> Problem to work on: Return every line of the records that contains the word "maggio".

> Material for this task:
┌──
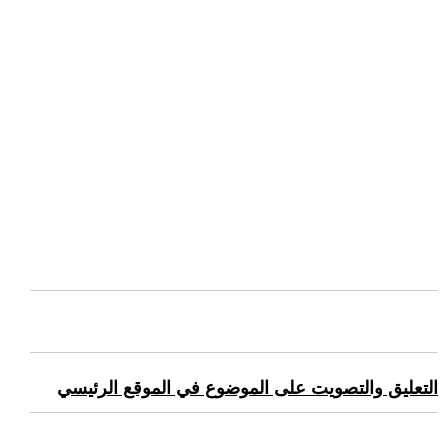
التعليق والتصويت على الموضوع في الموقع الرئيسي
└──
┌──
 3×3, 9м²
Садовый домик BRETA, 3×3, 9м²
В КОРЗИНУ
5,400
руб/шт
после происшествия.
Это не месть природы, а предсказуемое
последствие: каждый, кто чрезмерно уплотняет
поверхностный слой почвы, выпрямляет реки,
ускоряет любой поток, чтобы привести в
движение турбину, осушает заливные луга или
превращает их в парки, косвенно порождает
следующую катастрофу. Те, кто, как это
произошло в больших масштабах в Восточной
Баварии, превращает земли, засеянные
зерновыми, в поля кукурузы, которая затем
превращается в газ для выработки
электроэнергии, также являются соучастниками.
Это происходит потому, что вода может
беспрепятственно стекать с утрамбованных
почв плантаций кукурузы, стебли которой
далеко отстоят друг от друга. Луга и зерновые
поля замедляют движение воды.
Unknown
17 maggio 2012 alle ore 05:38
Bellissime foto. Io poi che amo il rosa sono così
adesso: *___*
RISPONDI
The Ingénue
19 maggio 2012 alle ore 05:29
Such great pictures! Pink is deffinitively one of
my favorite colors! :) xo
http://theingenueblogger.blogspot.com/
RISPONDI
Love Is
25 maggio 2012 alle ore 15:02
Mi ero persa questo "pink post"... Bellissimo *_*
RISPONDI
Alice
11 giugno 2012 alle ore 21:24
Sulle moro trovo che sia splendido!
└──
> Response for this exercise:
17 maggio 2012 alle ore 05:38
19 maggio 2012 alle ore 05:29
25 maggio 2012 alle ore 15:02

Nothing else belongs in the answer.